TokenVerse: Multi-Concept Personalization in Token Modulation Space by Google

jasonjmcghee · 2025-01-28T21:53:17 1738101197

Feels like a moodboarding multiplier for some design disciplines, if these aren't cherry-picked / transfer to other domains.

Pretty interesting.

Seems like you could apply similar ideas to text too.

sdenton4 · 2025-01-28T22:24:05 1738103045

This looks like an excellent step towards being able to apply consistency to generated images across a series.

basch · 2025-01-29T03:28:38 1738121318

It looks as if it would trivially integrate into Whisk, which already has a similar feature for defining an outputs “subjects” “scene” and “style”.

doctorpangloss · 2025-01-28T22:54:21 1738104861

If it worked with people, they’d show people.

SeanAnderson · 2025-01-28T23:10:42 1738105842

The second example in the "Results" section includes a human.

doctorpangloss · 2025-01-29T00:34:11 1738110851

They do not show a realistic photo face transfer. They blur out the faces even.

It would be a huge invention, but they did not achieve that.

drewbeck · 2025-01-29T01:00:07 1738112407

Below the first Results header is a carousel of images. If you tap the arrows you can explore — I believe there are three examples where the final image is a person who’s face was applied from a reference photo.

doctorpangloss · 2025-01-29T01:31:25 1738114285

Yes. But. The reference photo is blurred. The smallest details matter for faces! That's the whole point. I have no doubt you can do a kind-of-looks-like faces. But this is the same issue since Dreambooth. All the IP transfer approaches, even the best like Ideogram's, are failing on faces.

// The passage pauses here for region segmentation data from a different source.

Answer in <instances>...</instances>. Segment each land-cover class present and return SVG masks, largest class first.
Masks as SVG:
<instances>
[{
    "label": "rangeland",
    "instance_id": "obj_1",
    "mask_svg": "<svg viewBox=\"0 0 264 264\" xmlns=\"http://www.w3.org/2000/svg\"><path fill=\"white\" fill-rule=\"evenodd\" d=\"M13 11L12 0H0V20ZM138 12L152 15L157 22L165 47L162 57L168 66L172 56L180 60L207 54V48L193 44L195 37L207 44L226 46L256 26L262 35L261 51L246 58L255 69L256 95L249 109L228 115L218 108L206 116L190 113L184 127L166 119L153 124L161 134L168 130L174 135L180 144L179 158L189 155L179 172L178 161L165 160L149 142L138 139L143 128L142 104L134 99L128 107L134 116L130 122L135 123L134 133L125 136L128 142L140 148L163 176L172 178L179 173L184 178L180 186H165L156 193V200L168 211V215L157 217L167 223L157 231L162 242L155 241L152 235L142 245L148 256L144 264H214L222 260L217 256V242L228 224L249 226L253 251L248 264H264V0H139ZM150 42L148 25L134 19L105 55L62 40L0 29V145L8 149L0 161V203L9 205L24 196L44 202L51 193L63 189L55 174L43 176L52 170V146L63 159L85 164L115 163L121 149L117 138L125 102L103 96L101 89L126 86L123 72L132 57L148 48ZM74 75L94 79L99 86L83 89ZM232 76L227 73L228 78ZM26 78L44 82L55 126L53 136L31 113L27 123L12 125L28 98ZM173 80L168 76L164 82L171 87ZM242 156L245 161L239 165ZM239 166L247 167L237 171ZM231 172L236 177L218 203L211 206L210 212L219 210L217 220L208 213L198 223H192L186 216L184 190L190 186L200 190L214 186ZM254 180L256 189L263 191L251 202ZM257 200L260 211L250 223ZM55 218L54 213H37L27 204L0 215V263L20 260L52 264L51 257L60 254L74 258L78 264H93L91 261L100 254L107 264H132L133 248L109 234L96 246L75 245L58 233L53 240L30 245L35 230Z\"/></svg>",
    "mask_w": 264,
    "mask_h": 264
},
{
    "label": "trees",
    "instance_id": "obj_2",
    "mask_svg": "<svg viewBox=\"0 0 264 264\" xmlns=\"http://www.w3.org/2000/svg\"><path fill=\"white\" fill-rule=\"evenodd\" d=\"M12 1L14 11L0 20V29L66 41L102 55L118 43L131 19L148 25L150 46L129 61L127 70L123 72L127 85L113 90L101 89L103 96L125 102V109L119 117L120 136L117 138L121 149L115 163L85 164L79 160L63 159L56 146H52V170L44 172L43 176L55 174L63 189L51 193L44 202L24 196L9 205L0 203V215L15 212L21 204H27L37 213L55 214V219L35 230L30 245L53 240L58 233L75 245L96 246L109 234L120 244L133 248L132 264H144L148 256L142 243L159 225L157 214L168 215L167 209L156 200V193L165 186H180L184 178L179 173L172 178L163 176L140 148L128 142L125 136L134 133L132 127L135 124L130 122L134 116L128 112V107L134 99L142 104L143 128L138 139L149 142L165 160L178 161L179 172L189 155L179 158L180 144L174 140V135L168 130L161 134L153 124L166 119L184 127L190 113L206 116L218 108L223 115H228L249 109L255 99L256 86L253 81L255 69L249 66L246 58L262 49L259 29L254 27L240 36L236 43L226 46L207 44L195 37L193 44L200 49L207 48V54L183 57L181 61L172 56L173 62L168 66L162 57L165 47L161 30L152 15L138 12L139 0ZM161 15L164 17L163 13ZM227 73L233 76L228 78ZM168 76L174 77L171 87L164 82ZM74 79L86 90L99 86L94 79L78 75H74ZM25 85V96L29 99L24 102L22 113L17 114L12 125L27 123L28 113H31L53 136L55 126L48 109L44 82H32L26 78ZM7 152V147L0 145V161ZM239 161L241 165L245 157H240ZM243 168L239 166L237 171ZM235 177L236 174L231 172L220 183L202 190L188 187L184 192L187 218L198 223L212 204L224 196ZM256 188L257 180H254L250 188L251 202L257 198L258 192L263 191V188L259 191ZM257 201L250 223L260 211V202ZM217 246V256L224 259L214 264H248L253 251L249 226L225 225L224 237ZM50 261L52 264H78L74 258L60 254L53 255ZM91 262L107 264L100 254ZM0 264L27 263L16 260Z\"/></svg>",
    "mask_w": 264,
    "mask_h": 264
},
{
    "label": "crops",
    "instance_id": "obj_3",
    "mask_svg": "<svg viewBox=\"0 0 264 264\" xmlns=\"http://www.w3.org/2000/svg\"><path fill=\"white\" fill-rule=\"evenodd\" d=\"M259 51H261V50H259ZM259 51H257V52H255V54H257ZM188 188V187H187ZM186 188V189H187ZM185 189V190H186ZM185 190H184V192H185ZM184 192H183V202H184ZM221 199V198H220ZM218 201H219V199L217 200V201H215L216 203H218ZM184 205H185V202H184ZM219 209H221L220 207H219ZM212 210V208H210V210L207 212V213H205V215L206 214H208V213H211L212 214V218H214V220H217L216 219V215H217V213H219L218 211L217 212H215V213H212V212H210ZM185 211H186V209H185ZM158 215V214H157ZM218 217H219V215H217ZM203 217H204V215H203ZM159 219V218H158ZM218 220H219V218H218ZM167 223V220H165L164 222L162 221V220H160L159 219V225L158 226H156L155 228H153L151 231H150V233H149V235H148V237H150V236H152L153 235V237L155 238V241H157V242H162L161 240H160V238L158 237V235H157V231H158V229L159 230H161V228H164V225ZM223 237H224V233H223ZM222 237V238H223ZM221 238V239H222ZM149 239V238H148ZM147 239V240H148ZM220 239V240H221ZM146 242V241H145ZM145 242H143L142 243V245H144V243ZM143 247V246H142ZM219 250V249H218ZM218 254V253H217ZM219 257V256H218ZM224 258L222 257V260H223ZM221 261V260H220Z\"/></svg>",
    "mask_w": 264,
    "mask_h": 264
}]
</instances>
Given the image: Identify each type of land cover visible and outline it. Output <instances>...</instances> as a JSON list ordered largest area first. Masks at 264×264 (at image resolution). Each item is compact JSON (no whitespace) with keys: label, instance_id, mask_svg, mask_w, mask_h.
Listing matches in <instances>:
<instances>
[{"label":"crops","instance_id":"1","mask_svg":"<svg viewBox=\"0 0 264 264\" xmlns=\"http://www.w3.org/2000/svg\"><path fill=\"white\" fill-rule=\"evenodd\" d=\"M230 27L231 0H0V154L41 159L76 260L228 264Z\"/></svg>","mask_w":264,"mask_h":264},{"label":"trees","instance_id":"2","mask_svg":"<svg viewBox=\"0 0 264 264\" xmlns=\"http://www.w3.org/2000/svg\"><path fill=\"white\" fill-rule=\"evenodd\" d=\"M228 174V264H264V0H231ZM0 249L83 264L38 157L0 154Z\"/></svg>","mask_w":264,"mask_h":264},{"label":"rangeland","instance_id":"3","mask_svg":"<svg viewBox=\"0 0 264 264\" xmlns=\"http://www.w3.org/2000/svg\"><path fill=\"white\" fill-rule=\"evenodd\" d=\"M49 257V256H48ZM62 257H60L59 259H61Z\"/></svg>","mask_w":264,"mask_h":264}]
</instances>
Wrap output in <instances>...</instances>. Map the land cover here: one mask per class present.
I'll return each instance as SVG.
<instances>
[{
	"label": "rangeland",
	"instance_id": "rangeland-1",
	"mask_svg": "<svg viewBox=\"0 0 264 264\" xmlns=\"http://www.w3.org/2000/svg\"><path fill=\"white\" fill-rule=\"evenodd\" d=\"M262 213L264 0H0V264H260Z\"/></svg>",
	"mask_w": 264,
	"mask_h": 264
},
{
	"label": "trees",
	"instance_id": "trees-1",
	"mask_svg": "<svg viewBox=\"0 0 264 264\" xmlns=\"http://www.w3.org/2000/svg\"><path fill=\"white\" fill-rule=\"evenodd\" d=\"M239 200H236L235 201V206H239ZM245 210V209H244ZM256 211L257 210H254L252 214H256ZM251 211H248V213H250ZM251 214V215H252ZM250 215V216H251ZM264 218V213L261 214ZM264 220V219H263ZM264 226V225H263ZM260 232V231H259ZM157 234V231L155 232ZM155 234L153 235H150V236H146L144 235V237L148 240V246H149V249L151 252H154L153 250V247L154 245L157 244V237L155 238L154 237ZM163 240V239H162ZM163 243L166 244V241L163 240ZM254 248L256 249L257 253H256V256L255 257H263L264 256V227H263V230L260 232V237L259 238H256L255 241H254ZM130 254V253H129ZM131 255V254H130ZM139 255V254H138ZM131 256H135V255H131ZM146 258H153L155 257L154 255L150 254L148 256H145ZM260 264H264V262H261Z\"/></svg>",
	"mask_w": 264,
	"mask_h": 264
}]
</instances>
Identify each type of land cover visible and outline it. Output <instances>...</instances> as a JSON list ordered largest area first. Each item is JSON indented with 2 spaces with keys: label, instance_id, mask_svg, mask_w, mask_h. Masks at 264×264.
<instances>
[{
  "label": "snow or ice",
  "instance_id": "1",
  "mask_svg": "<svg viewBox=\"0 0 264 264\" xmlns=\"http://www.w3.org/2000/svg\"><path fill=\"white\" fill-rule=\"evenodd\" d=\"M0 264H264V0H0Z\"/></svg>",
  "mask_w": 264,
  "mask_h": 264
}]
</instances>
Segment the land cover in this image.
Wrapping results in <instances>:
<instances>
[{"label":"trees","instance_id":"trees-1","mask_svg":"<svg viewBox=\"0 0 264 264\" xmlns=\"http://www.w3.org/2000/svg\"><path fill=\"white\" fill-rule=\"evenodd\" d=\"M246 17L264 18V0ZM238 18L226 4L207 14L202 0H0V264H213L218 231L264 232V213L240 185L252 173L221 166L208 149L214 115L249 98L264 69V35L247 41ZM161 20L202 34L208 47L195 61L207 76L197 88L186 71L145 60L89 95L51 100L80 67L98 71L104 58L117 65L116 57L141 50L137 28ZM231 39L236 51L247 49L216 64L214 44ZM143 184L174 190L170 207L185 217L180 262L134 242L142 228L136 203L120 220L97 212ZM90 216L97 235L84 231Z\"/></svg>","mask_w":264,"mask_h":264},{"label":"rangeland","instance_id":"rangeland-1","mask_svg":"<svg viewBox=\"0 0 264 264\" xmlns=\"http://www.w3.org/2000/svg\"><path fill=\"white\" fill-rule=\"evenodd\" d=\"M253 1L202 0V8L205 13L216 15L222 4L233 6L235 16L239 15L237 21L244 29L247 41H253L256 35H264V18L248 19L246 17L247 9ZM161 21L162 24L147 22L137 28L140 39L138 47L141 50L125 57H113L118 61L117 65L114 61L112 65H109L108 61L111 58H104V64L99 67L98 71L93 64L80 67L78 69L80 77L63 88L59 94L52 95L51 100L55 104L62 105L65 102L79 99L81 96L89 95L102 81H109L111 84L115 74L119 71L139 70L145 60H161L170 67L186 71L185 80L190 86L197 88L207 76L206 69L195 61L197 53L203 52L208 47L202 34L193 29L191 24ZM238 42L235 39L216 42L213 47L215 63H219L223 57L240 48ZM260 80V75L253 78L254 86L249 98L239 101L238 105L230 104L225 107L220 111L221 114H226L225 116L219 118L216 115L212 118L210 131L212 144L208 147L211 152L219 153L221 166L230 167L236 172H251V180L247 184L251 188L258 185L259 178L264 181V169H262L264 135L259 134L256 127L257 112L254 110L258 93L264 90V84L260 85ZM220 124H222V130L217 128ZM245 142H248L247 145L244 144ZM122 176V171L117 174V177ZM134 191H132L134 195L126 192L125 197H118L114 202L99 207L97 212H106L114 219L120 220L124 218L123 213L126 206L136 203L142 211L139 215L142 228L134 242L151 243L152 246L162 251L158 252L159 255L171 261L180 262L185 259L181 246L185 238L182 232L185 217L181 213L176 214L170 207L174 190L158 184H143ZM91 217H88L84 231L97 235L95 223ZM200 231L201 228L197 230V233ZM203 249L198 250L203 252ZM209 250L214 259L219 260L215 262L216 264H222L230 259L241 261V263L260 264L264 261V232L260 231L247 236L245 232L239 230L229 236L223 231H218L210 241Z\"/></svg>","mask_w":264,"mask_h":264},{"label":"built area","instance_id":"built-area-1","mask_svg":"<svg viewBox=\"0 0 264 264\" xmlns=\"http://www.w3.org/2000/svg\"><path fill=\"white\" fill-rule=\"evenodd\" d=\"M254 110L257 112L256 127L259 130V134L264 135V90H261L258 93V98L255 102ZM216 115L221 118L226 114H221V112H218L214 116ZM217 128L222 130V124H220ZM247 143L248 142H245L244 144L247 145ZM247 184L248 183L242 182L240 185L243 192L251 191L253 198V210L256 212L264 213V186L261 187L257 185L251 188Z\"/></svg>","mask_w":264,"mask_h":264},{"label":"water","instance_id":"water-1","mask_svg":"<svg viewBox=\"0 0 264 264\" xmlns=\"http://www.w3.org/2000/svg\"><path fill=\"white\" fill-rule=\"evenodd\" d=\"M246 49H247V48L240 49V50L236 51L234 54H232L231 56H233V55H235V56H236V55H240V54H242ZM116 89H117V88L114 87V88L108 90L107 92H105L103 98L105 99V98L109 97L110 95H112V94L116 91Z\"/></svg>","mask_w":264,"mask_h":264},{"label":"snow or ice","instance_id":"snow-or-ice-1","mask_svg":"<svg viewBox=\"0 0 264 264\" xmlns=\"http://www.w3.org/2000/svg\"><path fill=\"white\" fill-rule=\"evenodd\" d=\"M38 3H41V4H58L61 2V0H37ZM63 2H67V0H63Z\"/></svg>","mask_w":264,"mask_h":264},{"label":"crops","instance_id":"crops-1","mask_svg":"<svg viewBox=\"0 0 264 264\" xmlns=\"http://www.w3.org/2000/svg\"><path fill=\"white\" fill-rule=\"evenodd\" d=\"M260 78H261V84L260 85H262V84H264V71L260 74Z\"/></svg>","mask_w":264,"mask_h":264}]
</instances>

rprwhite · 2025-01-29T03:47:59 1738122479

There's two images where the face is transferred to the final image. The references images with blurred faces are all being used for a different reference; the pose, or "necklace", etc. The faces are blurred in every image unless they explicitly want the face transferred to the final image, at least that's how it seems.

doctorpangloss · 2025-01-29T04:12:33 1738123953

I know. But there are no unblurred source images of faces. This isn't complicated.

danpalmer · 2025-01-29T04:36:11 1738125371

https://token-verse.github.io/results/multi_concepts/25.png

https://token-verse.github.io/results/multi_concepts/06.png

Both of these show a man's face in a source image being used in a newly generated image. I agree that it isn't complicated, but you seem to be drawing different conclusions to everyone else here.

If your point is that it can't perform face transfer, you seem to be wrong - that's what's happening here. If your point is that the blurred photos used for other parts of the input mean that this suggests the model may get confused by other faces, then that's a fair point, but it seems clear they have demonstrated face transfer, and requiring blurring irrelevant faces seems a minor point compared to transferring the face that's intended. I'm not sure how that would really impact use-cases.

doctorpangloss · 2025-01-29T05:21:53 1738128113

Well. It doesn't look like him. If they had working face / human character transfer, listen, my dude, every single image would show a face transfer. It's one of the biggest challenges.